Paylaş
Bir an için varsayalım:
Repoda en kısa vade 1 günden 5 güne çıkarıldı. Asgari alt sınır 1 milyar TL oldu.
Böyle bir karar alınırsa, kim zarar eder?
POZİSYONLAR
Piyasalarda kimin hangi tarafta olduğu artık iyi biliniyor.
Bazı kurumlar yüklü bono portföyü tutuyor. Bu kurumlar, Hazine-Merkez Bankası önceki yönetimlerinin kendilerine önerdiklerini yapmışlar.
‘‘Dikkat edin, bu vadede, bu fiyattan yüklü portföy tutulmaz. Risk yüksek...’’
Uyarılarını göz ardı etmişler ve kâğıda girmişler.
Bu kurumların TL'ye ihtiyaçları var. Çünkü, bonoları taşımak için, her gün yeniden borçlanmak zorundalar.
Vatandaş ve uluslararası kurallara göre çalışan bazı kurumlar ise repoda kalmış. Çünkü bonoları fazla riskli bulmuşlar.
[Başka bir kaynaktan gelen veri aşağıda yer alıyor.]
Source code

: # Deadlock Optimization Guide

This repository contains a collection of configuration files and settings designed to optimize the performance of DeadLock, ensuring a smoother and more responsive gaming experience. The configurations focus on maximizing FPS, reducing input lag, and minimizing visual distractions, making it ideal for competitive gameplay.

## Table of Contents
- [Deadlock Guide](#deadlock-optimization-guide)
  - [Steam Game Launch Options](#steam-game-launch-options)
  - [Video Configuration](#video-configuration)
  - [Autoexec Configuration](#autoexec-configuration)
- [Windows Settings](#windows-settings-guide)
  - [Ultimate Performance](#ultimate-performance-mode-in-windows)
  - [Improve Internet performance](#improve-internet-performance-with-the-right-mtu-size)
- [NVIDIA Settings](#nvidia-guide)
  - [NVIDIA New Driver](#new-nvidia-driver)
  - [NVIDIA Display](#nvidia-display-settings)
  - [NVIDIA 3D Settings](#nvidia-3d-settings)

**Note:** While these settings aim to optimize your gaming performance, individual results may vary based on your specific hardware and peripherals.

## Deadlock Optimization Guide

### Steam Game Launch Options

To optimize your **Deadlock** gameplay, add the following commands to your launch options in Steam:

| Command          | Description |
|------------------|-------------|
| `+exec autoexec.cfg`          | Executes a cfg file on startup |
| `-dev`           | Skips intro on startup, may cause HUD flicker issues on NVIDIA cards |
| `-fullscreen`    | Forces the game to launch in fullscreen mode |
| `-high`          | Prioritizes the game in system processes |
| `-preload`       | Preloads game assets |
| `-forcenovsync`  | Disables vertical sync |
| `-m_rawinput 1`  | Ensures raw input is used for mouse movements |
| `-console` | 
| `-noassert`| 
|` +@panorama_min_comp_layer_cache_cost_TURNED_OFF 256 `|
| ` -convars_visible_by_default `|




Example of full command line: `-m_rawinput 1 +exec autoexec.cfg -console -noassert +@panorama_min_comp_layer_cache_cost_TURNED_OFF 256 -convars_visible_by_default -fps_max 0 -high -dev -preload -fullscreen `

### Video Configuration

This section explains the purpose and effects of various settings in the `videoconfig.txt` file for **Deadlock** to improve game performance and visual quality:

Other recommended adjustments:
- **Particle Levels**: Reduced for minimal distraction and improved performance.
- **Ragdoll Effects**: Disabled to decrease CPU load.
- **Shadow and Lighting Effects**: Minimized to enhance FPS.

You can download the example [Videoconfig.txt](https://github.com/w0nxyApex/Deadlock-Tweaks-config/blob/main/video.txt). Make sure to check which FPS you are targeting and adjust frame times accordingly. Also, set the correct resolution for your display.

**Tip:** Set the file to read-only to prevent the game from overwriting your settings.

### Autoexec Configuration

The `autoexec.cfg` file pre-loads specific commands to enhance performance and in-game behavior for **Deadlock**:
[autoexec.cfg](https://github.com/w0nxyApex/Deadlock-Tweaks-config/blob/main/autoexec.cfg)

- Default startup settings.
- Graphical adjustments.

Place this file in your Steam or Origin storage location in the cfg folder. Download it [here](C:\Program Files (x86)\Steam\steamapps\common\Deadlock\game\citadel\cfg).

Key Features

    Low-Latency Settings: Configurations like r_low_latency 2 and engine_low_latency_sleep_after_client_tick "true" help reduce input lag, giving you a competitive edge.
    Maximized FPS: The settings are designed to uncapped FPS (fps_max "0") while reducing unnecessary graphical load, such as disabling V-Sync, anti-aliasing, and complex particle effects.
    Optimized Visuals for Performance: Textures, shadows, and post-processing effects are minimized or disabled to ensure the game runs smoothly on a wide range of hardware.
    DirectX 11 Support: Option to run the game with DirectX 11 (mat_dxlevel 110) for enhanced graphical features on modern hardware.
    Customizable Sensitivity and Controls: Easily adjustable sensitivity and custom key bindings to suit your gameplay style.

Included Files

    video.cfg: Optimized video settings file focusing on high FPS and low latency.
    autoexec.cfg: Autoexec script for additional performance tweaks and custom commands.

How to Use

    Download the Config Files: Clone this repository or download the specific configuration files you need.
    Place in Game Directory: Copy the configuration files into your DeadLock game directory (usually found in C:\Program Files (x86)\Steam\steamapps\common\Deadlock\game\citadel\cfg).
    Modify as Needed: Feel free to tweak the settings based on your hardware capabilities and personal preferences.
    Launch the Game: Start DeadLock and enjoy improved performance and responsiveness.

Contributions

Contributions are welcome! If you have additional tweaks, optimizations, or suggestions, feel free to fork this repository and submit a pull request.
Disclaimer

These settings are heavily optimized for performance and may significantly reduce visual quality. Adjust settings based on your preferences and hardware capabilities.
Kur riski, enflasyonun aniden yükselmesi olasılığı onları kısa vadeye yöneltmiş. Ellerindeki TL'yi gecelik satıyorlar.
ZARAR
Bu durumda reponun vadesine getirilecek bir kısıtlama ilk önce tasarrufunu korumayı amaçlayan vatandaşı ve uluslararası piyasalardaki kurallar doğrultusunda çalışan kurumları vuracaktır.
Çünkü, 1995 başında başlayan süreç sonunda kur ve faiz riski öyle bir seviyeye erişmiştir ki, bir çalkantı arasında TL cinsi enstrümanların hızla değer yitirmesi sadece birkaç gün alabilir.
Bu nedenle gecelik repo ile haftalık repo aslında tamamen değişik riskler içermektedir.
Parasını haftalık repoda tutan bir kişi ve kurum, beklenmedik bir çalkantı sırasında yüzde 20-30 gibi bir darbe yiyebilir.
Ama gecelik repoda kalan yatırımcının önemsiz bir zararla çalkantıyı atlatma şansı yüksektir. (Yatırımcının repoyu İMKB'de yaptığını varsayıyoruz.)
MİKTAR KISITLAMASI
Repoya 1 milyar TL'lik bir alt sınır getirilirse, ne olur?
Repo yapan kurumların parası 1 milyar TL'nin üzerinde.
Büyük bireysel yatırımcıların da.
Ama küçük bir bireysel yatırımcı düşünün. 100 milyonu var. Bununla gecelik repo yapıyor. Geçim derdinin bir kısmını bu şekilde karşılıyor.
Repoya 1 milyar liralık alt sınır getirilirse, bu yatırımcı bir bankaya gidip kendi başına repo yapamayacaktır. Bir seçenek olarak döviz vardır.
Ama daha büyük bir olasılık gecelik repo benzeri bir yola gidilmesidir.
Karşılaşılabilecek durumları bir örnekle anlatalım.
Bir kişi veya kurum çıkacak. Bu gibi yatırımcılara:
‘‘Paranızı bana verin. Bende birleşsin. 1 milyar olsun, ben bununla sizin için repo yapayım’’ diyecektir.
Küçük yatırımcının tasarrufunun arkasında eskiden Hazine bonosu gibi ‘‘güvenli’’ bir teminat varken, küçük yatırımcı bu sefer bir kişi veya bir kurumun riskini üstlenmek zorunda kalacaktır.
(Teknik tabiriyle ‘‘counter-aprty risk’’ artacaktır.)
SONUÇ
Repoya getirilen sınırlamalar, sade vatandaşa ve uluslararası piyasa ilkelerine göre iş yapan kurumlara zarar verir.
Ayrıca, inanın ekonomi yönetimine de fazla bir faydası olmaz.
Sorun repoda değil.
Sorun, bono portföylerinde, açık pozisyonda, bütçe açıklarında...
Bir başka örnek
Bu yazının sonuna gelmişken, Reuters'ta bir haber geçti. Finans piyasalarından ciddi bir yönetici, ‘‘Reponun daha uzun vadeli olması lazım. Bankaların gecelik repolarla yatırıma kredi ayırmaları mümkün değil’’ demişti.
Kusura bakmayın, ama bankalarının yatırıma kredi ayıramamasının nedeni repo mu? Yoksa ellerindeki kaynakları bonoya yatırmış olmaları mı?